◆ Task prompt:
Update the items below by replacing every occurrence of "Transcribe" with "Copy" and leaving all other text unchanged. Omit the pictures from your answer.

--------------------------------

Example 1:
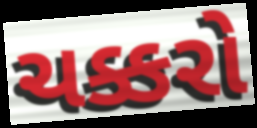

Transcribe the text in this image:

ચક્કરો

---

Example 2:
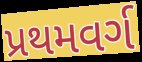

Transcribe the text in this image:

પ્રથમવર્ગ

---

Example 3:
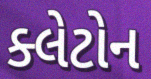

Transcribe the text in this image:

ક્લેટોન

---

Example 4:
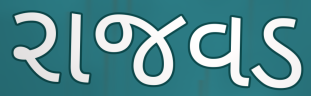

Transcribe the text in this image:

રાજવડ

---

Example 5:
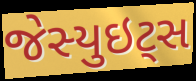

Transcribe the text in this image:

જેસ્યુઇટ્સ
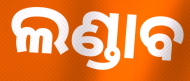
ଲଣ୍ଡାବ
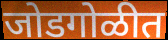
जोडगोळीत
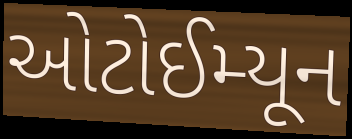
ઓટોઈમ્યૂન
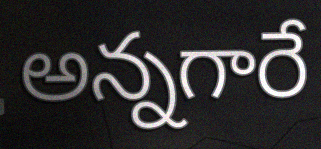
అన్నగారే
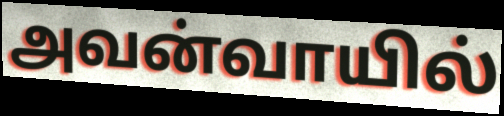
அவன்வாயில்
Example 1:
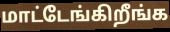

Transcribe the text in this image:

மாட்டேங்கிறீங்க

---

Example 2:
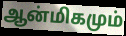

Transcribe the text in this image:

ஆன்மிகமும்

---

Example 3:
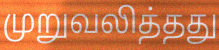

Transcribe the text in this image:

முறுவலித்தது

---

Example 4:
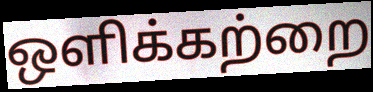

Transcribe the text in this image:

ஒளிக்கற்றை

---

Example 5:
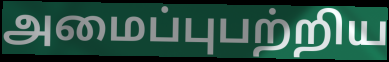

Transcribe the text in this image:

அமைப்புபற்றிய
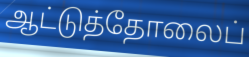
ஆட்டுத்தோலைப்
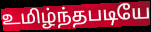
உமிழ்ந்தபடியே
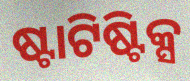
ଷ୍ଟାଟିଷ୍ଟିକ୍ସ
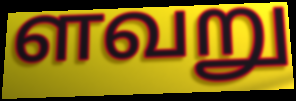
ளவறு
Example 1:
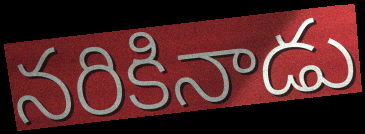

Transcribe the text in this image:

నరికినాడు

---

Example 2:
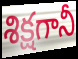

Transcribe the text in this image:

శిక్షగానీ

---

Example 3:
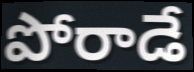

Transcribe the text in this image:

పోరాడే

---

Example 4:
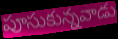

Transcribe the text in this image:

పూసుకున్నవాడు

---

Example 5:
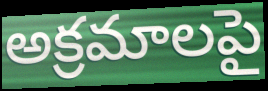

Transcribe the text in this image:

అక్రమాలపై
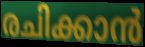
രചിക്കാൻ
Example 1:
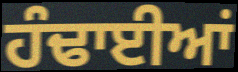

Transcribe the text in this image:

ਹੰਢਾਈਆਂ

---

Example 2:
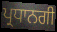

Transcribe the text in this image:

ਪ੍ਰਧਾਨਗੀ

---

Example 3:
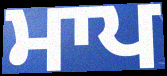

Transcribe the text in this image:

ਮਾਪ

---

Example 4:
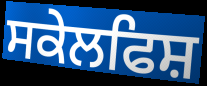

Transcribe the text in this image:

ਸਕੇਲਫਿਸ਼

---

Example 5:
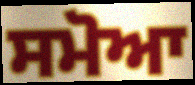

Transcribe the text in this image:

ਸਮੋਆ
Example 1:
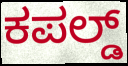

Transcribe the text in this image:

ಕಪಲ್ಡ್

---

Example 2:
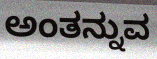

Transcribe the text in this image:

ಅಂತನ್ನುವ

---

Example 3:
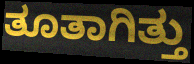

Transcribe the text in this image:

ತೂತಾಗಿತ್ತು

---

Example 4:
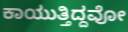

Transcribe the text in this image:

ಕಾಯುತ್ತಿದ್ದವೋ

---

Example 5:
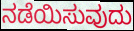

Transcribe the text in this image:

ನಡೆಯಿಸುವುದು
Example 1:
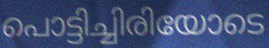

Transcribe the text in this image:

--------------------------------

◆ Answer to this problem:
Example 1:

Copy the text in this image:

ચક્કરો

---

Example 2:

Copy the text in this image:

પ્રથમવર્ગ

---

Example 3:

Copy the text in this image:

ક્લેટોન

---

Example 4:

Copy the text in this image:

રાજવડ

---

Example 5:

Copy the text in this image:

જેસ્યુઇટ્સ
ଲଣ୍ଡାବ
जोडगोळीत
ઓટોઈમ્યૂન
అన్నగారే
அவன்வாயில்
Example 1:

Copy the text in this image:

மாட்டேங்கிறீங்க

---

Example 2:

Copy the text in this image:

ஆன்மிகமும்

---

Example 3:

Copy the text in this image:

முறுவலித்தது

---

Example 4:

Copy the text in this image:

ஒளிக்கற்றை

---

Example 5:

Copy the text in this image:

அமைப்புபற்றிய
ஆட்டுத்தோலைப்
உமிழ்ந்தபடியே
ଷ୍ଟାଟିଷ୍ଟିକ୍ସ
ளவறு
Example 1:

Copy the text in this image:

నరికినాడు

---

Example 2:

Copy the text in this image:

శిక్షగానీ

---

Example 3:

Copy the text in this image:

పోరాడే

---

Example 4:

Copy the text in this image:

పూసుకున్నవాడు

---

Example 5:

Copy the text in this image:

అక్రమాలపై
രചിക്കാൻ
Example 1:

Copy the text in this image:

ਹੰਢਾਈਆਂ

---

Example 2:

Copy the text in this image:

ਪ੍ਰਧਾਨਗੀ

---

Example 3:

Copy the text in this image:

ਮਾਪ

---

Example 4:

Copy the text in this image:

ਸਕੇਲਫਿਸ਼

---

Example 5:

Copy the text in this image:

ਸਮੋਆ
Example 1:

Copy the text in this image:

ಕಪಲ್ಡ್

---

Example 2:

Copy the text in this image:

ಅಂತನ್ನುವ

---

Example 3:

Copy the text in this image:

ತೂತಾಗಿತ್ತು

---

Example 4:

Copy the text in this image:

ಕಾಯುತ್ತಿದ್ದವೋ

---

Example 5:

Copy the text in this image:

ನಡೆಯಿಸುವುದು
Example 1:

Copy the text in this image:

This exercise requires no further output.